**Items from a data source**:
+---+

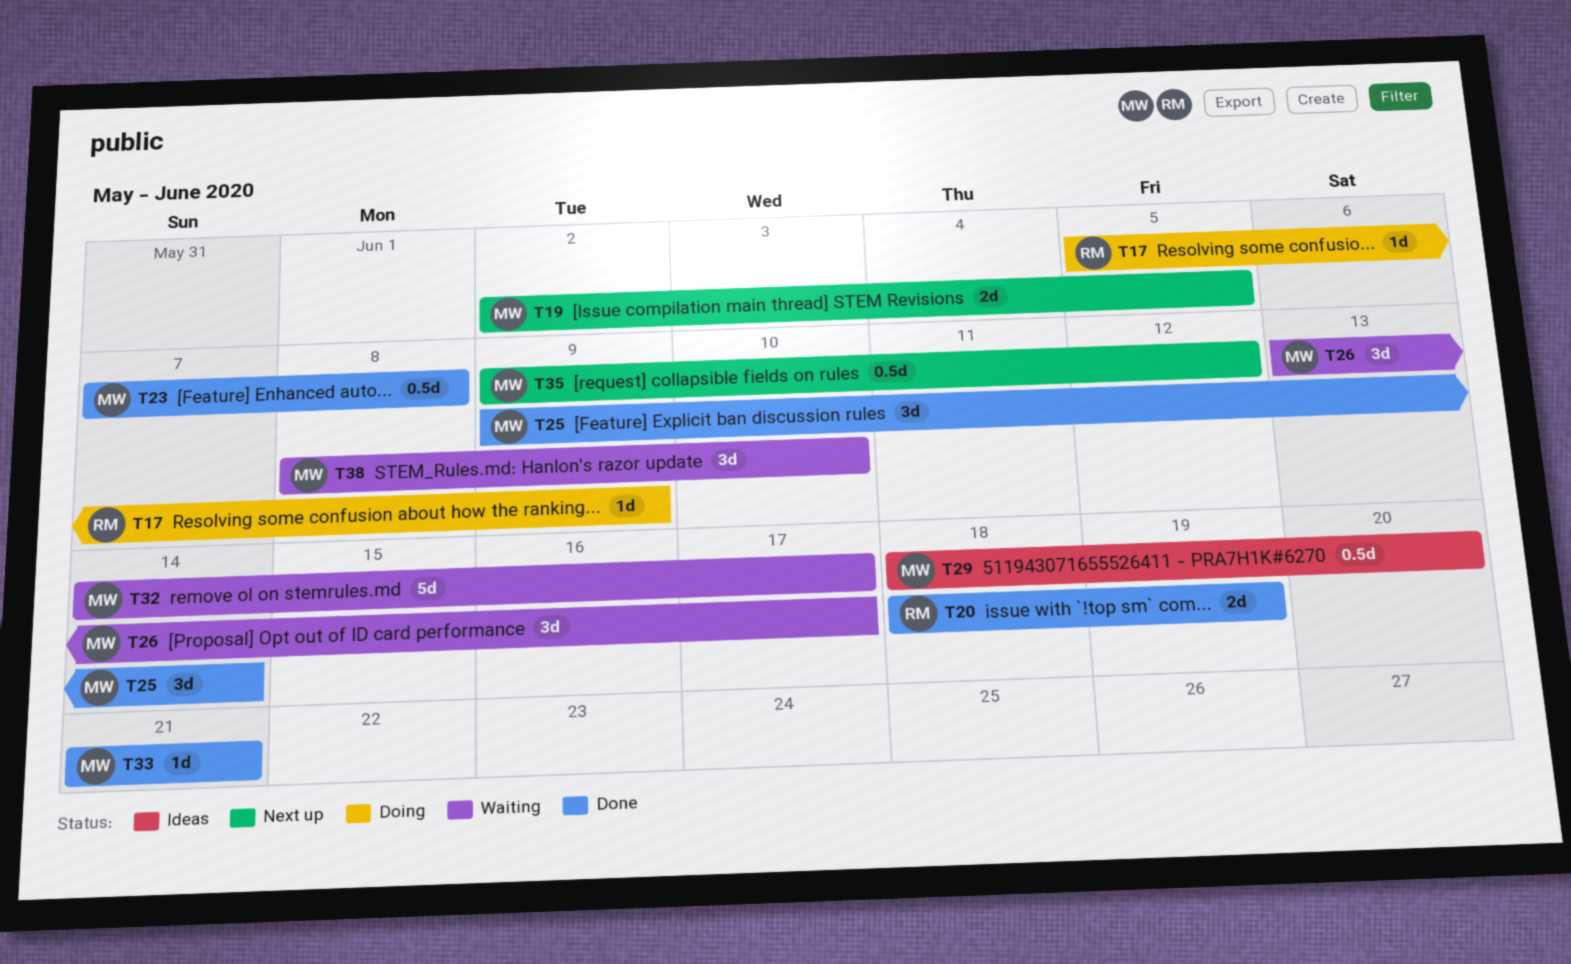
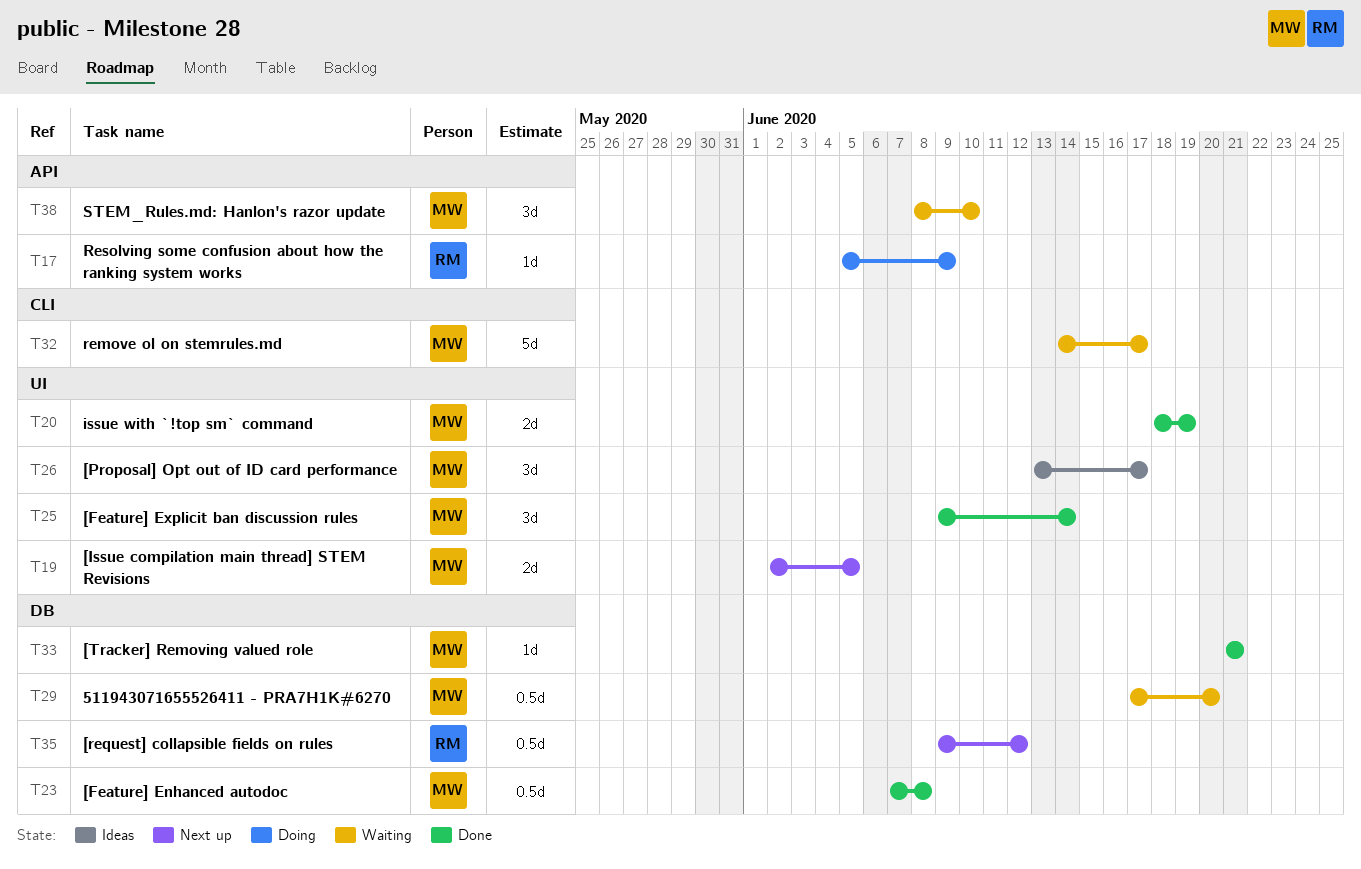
T20, owner: RM -> MW
T26, status: Waiting -> Ideas
T29, status: Ideas -> Waiting
T29, start: Jun 18 -> Jun 17
T35, owner: MW -> RM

+---+

**EXERCISE DESCRIPTION**: Search the records for the string "Waiting", and copy every line that holds it.

**TASK ANSWER**:
T26, status: Waiting -> Ideas
T29, status: Ideas -> Waiting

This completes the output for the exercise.